Si a Condorcet le hubiesen dicho que en 2023 la humanidad tendría unas pantallas con acceso a toda la información disponible, hubiese apostado por llamarla la “generación más brillante de la historia”. Si a aquel intelectual que soñaba con educar al pueblo y liberarlo de sus prejuicios, le hubiesen dicho que los jóvenes entre 18 y 24 años iban a tener en la palma de su mano todas las enciclopedias del planeta, información en tiempo real, además de contenidos universitarios generados en las más prestigiosas casas de investigación y docencia, estoy seguro que hubiese imaginado una especie de nueva Atlántida, como la que concibió Bacon. Los jóvenes con acceso irrestricto a internet superan con amplitud los alcances de los moradores de la casa de Salomón, cuyos principios se fundamentaban en el progreso ilustrado y el dominio de la técnica para construir una sociedad mejor.

Hoy constatamos que las visiones optimistas sobre el progreso humano, que también nutrieron al pensamiento positivista y a los reformadores educativos del XIX, ofrecen un cuadro más matizado. Educar al soberano es una tarea civilizatoria y sin embargo no ha tenido el carácter ejemplar y utópico que soñaban los titanes de otros siglos. Tampoco tenemos el distópico presente que algunos presagiaban: zombis dominados por algoritmos a los que se les anticipan videos y les sugieren conversaciones y amistades. Pero lo cierto es que el acceso potencial al conocimiento no ha dado una generación particularmente brillante; en muchos sentidos podemos hablar de una generación con más capacidad de acceso a la información y cada vez menos atenta a los grandes temas. A Bruno Patiño le debemos la explicación de la “economía de la atención” y cómo es que buena parte de nuestros jóvenes tienen una concentración ligeramente superior a la de los peces. Pocos segundos los retiene algún tema y rápidamente saltan a otro más sugerente. Y así hasta el infinito de la intrascendencia.

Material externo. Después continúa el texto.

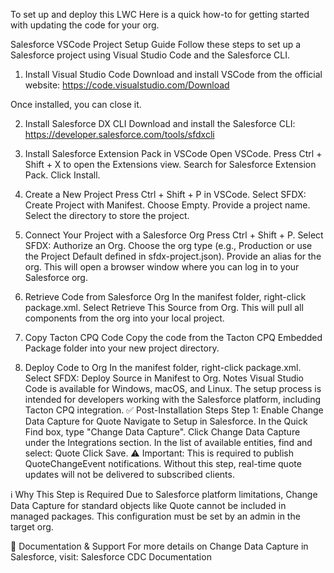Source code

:To set up and deploy this LWC
Here is a quick how-to for getting started with updating the code for your org.

Salesforce VSCode Project Setup Guide
Follow these steps to set up a Salesforce project using Visual Studio Code and the Salesforce CLI.

1. Install Visual Studio Code
Download and install VSCode from the official website:
https://code.visualstudio.com/Download

Once installed, you can close it.

2. Install Salesforce DX CLI
Download and install the Salesforce CLI:
https://developer.salesforce.com/tools/sfdxcli

3. Install Salesforce Extension Pack in VSCode
Open VSCode.
Press Ctrl + Shift + X to open the Extensions view.
Search for Salesforce Extension Pack.
Click Install.
4. Create a New Project
Press Ctrl + Shift + P in VSCode.
Select SFDX: Create Project with Manifest.
Choose Empty.
Provide a project name.
Select the directory to store the project.
5. Connect Your Project with a Salesforce Org
Press Ctrl + Shift + P.
Select SFDX: Authorize an Org.
Choose the org type (e.g., Production or use the Project Default defined in sfdx-project.json).
Provide an alias for the org.
This will open a browser window where you can log in to your Salesforce org.

6. Retrieve Code from Salesforce Org
In the manifest folder, right-click package.xml.
Select Retrieve This Source from Org.
This will pull all components from the org into your local project.

7. Copy Tacton CPQ Code
Copy the code from the Tacton CPQ Embedded Package folder into your new project directory.

8. Deploy Code to Org
In the manifest folder, right-click package.xml.
Select SFDX: Deploy Source in Manifest to Org.
Notes
Visual Studio Code is available for Windows, macOS, and Linux.
The setup process is intended for developers working with the Salesforce platform, including Tacton CPQ integration.
✅ Post-Installation Steps
Step 1: Enable Change Data Capture for Quote
Navigate to Setup in Salesforce.
In the Quick Find box, type "Change Data Capture".
Click Change Data Capture under the Integrations section.
In the list of available entities, find and select:
Quote
Click Save.
⚠️ Important: This is required to publish QuoteChangeEvent notifications. Without this step, real-time quote updates will not be delivered to subscribed clients.

ℹ️ Why This Step is Required
Due to Salesforce platform limitations, Change Data Capture for standard objects like Quote cannot be included in managed packages. This configuration must be set by an admin in the target org.

📘 Documentation & Support
For more details on Change Data Capture in Salesforce, visit: Salesforce CDC Documentation
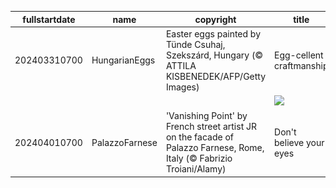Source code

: |fullstartdate|name|copyright|title|image|
|--|--|--|--|--|
202403310700|HungarianEggs|Easter eggs painted by Tünde Csuhaj, Szekszárd, Hungary (© ATTILA KISBENEDEK/AFP/Getty Images)|Egg-cellent craftmanship|![](/en-US/2024/04/202403310700HungarianEggs.jpg)|
||||![](/en-US/2024/04/.jpg)|
202404010700|PalazzoFarnese|'Vanishing Point' by French street artist JR on the facade of Palazzo Farnese, Rome, Italy (© Fabrizio Troiani/Alamy)|Don't believe your eyes|![](/en-US/2024/04/202404010700PalazzoFarnese.jpg)|
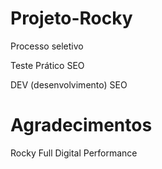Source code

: # Projeto-Rocky
 Processo seletivo
 
 Teste Prático SEO
 
 DEV (desenvolvimento) SEO

 # Agradecimentos
 Rocky Full Digital Performance
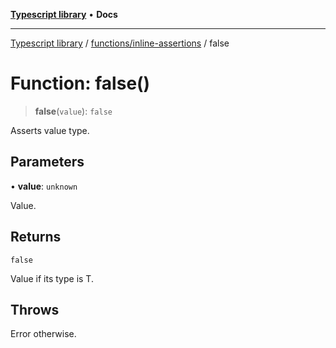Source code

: [**Typescript library**](../../../index.md) • **Docs**

***

[Typescript library](../../../modules.md) / [functions/inline-assertions](../index.md) / false

# Function: false()

> **false**(`value`): `false`

Asserts value type.

## Parameters

• **value**: `unknown`

Value.

## Returns

`false`

Value if its type is T.

## Throws

Error otherwise.
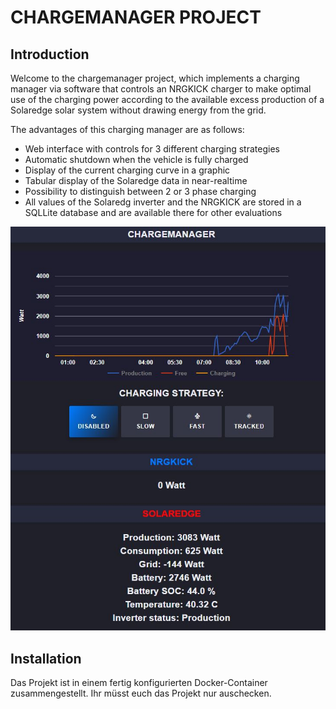 # CHARGEMANAGER PROJECT 
## Introduction
Welcome to the chargemanager project, which implements a charging manager via software that controls an NRGKICK charger to make optimal use of the charging power according to the available excess production of a Solaredge solar system without drawing energy from the grid.

The advantages of this charging manager are as follows:

* Web interface with controls for 3 different charging strategies
* Automatic shutdown when the vehicle is fully charged
* Display of the current charging curve in a graphic
* Tabular display of the Solaredge data in near-realtime
* Possibility to distinguish between 2 or 3 phase charging
* All values of the Solaredg inverter and the NRGKICK are stored in a SQLLite database and are available there for other evaluations

![picture alt](https://github.com/tcoq/chargemanager/blob/main/chargemanager.jpg?raw=true "Screenshot")

## Installation

Das Projekt ist in einem fertig konfigurierten Docker-Container zusammengestellt. Ihr müsst euch das Projekt nur auschecken.
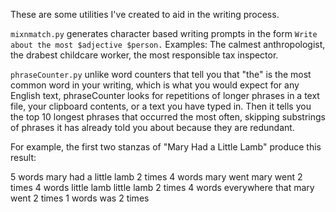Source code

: These are some utilities I've created to aid in the writing process.

`mixnmatch.py` generates character based writing prompts in the form `Write about the most $adjective $person.` Examples: The calmest anthropologist, the drabest childcare worker, the most responsible tax inspector.

`phraseCounter.py` unlike word counters that tell you that "the" is the most common word in your writing, which is what you would expect for any English text, phraseCounter looks for repetitions of longer phrases in a text file, your clipboard contents, or a text you have typed in. Then it tells you the top 10 longest phrases that occurred the most often, skipping substrings of phrases it has already told you about because they are redundant.

For example, the first two stanzas of "Mary Had a Little Lamb" produce this result:

5 words    mary had a little lamb  2 times
4 words    mary went mary went     2 times
4 words    little lamb little lamb 2 times
4 words    everywhere that mary went   2 times
1 words    was                   2 times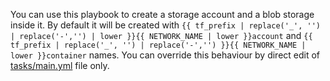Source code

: You can use this playbook to create a storage account and a blob storage inside it. By default it will be created with `{{ tf_prefix | replace('_', '') | replace('-','') | lower }}{{ NETWORK_NAME | lower }}account` and `{{ tf_prefix | replace('_', '') | replace('-','') }}{{ NETWORK_NAME | lower }}container` names. You can override this behaviour by direct edit of [tasks/main.yml](tasks/main.yml) file only.
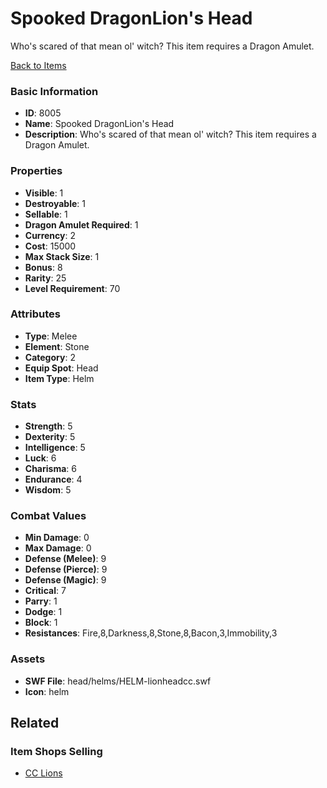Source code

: # Spooked DragonLion's Head

Who's scared of that mean ol' witch? This item requires a Dragon Amulet.

[Back to Items](../items.md)

### Basic Information

- **ID**: 8005
- **Name**: Spooked DragonLion&#039;s Head
- **Description**: Who&#039;s scared of that mean ol&#039; witch? This item requires a Dragon Amulet.

### Properties

- **Visible**: 1
- **Destroyable**: 1
- **Sellable**: 1
- **Dragon Amulet Required**: 1
- **Currency**: 2
- **Cost**: 15000
- **Max Stack Size**: 1
- **Bonus**: 8
- **Rarity**: 25
- **Level Requirement**: 70

### Attributes

- **Type**: Melee
- **Element**: Stone
- **Category**: 2
- **Equip Spot**: Head
- **Item Type**: Helm

### Stats

- **Strength**: 5
- **Dexterity**: 5
- **Intelligence**: 5
- **Luck**: 6
- **Charisma**: 6
- **Endurance**: 4
- **Wisdom**: 5

### Combat Values

- **Min Damage**: 0
- **Max Damage**: 0
- **Defense (Melee)**: 9
- **Defense (Pierce)**: 9
- **Defense (Magic)**: 9
- **Critical**: 7
- **Parry**: 1
- **Dodge**: 1
- **Block**: 1
- **Resistances**: Fire,8,Darkness,8,Stone,8,Bacon,3,Immobility,3

### Assets

- **SWF File**: head/helms/HELM-lionheadcc.swf
- **Icon**: helm

## Related

### Item Shops Selling

- [CC Lions](../item-shops/291-cc-lions.md)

La Encuesta sobre Uso de Tecnologías de la Información es clara: el grupo entre 18 a 24 años usa seis horas al día su plataforma móvil para acceder a internet; los de 12 a 17 años superan las cinco horas. Imaginar que esta inversión de tiempo se dedicara a su formación y a la creación hubiese sido esperable para los teóricos de otra época. Hoy sabemos que la inmensa mayoría lo utiliza para acceder a sus redes sociales (90.6%) y “comunicarse” (93.8%). El tercer propósito es el entretenimiento y acceso a videos (89.6%). Lo que es decepcionante es la contracción de más de 7% del número de lectores de libros, periódicos y revistas (de 47.1 a 39.9%).

El consuelo de la generación anterior era que se leían menos impresos porque se consumían mejores contenidos en internet, pero parece que esa disposición optimista hay que irla jubilando. No tenemos a la “generación más brillante de la historia”, a juzgar por el número de patentes que se registran. Los garbanzos de a libra siguen siendo nota en todos los periódicos y la capacidad de argumentación y calidad de la democracia, cuya mejora debería ser responsabilidad de los jóvenes, hoy se ha estrellado contra un abstencionismo patético.

Los jóvenes están pegados a su telefonito seis horas al día. Sus duelos y quebrantos son la sangre que corre por las venas de internet y los algoritmos engordarán esta tendencia a concentrar a jóvenes posrománticos en su soledad telefónica.

La llamada “generación más brillante de la historia” es el resultado de jóvenes embebidos en su propia intimidad y, por tanto, políticamente infértiles y de una aridez que contrasta con el universo al que potencialmente podrían acceder.